Lewis Mehl-Madrona’s Narrative Medicine examines the foundations of the indigenous use of story as a healing modality. Citing numerous case histories that demonstrate the profound power of narrative in healing, the author shows how when we learn to dialogue with disease, we come to understand the power of the “story” we tell about our illness and our possibilities for better health. He shows how this approach also includes examining our relationships to our extended community to find any underlying disharmony that may need healing. Mehl-Madrona points the way to a new model of medicine--a health care system that draws its effectiveness from listening to the healing wisdom of the past and also to the present-day voices of its patients. Direct download links available for Narrative Medicine: The Use of History and Story in the Healing Process
  • File Size: 603 KB
  • Print Length: 340 pages
  • Page Numbers Source ISBN: 1591430658
  • Publisher: Bear & Company; 1 edition (February 23, 2011)
  • Sold by: Amazon Digital Services, Inc.
  • Language: English
  • ASIN: B004P1JEGQ
  • Text-to-Speech: Enabled
  • X-Ray:
    Not Enabled
  • Lending: Enabled
  • Amazon Best Sellers Rank: #292,717 Paid in Kindle Store (See Top 100 Paid in Kindle Store)
Narrative Medicine is a radical critique of conventional medicine in which Mehl-Madrona, M.D., Ph.D. challenges the knowledge system that physicians, especially psychiatrists, use to diagnose illness and direct treatment. Mehl-Madrona's writing style is straight-forward and concrete, enlivened with his skillful use of patient stories and historical examples drawn from his years in practice and as a professor of medicine, currently at University of Saskatchewan and before that, University of Arizona.

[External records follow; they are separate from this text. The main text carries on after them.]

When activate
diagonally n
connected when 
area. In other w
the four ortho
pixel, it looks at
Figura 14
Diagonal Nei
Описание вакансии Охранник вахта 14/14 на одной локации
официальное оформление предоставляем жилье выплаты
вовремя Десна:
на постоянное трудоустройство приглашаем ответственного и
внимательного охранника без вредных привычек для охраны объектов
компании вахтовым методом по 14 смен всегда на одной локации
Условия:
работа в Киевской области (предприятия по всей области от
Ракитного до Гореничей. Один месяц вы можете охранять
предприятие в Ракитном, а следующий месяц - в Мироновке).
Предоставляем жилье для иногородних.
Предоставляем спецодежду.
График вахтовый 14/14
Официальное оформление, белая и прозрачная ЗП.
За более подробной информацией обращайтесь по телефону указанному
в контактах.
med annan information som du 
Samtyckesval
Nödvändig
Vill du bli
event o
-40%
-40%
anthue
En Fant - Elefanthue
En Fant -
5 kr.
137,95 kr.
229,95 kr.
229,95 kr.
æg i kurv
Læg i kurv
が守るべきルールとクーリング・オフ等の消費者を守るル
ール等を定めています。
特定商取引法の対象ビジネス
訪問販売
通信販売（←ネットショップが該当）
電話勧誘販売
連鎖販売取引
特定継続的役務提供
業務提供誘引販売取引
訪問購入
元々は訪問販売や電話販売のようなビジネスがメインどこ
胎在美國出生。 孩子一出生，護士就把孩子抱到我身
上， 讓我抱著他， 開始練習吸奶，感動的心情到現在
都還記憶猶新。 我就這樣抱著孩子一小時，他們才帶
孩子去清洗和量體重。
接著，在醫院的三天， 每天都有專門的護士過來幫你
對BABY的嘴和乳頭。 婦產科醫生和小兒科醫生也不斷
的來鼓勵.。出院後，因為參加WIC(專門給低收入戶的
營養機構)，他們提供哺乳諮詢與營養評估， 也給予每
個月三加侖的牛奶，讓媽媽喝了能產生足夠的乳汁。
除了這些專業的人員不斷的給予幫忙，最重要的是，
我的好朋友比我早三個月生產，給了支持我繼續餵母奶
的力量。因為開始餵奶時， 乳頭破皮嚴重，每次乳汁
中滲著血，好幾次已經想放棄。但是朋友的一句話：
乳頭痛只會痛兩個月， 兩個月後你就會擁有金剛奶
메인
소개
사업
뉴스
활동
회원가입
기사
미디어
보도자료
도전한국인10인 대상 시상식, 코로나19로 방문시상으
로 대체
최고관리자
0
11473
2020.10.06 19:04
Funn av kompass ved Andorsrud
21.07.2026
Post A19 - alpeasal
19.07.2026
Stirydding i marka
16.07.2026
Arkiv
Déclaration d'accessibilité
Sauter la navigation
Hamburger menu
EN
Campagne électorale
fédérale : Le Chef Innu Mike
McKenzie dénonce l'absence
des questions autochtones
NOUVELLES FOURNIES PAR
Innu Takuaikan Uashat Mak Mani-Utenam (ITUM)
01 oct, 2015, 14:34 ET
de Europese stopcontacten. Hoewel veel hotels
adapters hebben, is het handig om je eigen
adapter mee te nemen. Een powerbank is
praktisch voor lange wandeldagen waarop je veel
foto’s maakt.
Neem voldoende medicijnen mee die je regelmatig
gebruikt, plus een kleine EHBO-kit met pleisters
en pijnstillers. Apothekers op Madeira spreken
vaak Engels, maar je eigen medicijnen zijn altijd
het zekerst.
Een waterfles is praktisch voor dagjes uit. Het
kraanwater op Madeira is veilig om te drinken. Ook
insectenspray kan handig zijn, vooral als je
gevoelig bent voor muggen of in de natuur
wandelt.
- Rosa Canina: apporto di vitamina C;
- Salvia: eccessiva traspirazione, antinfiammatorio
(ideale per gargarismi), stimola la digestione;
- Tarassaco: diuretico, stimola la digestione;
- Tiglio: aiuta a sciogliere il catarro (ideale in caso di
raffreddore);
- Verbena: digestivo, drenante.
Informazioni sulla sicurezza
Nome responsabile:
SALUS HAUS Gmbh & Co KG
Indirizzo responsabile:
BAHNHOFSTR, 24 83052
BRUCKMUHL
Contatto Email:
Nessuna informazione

He traces the philosophical roots of western medicine's fundamental axioms that disease can be understood with a mechanistic, biological model alone, and that valid medical solutions must generalize to a large population. Mehl-Madrona uses clinical experiences, recent research in physics, and advances in post-modern philosophy to underscore how these medical truths are, in themselves, a story. "Narrative therapy," as described by more than 200 Amazon authors, is promoted as an effective tool to be added to the physician's standard repertoire. Narrative medicine, by contrast, is not a tool; it is a way of seeing. In Mehl-Madrona's experience, storytelling is transformative, capable of promoting healing as a consequence of the interplay between teller and listeners.

As a cancer researcher, I found that Narrative Medicine held the key to understanding interviews I conducted with ovarian cancer survivors. I had asked these women to tell me how they learned of their diagnosis. What they told me were stories of how their illness had changed their self-understanding. For most, their interactions with the medical community had been frustrating and fragmented. They described being shuttled back and forth among a variety of experts (e.g.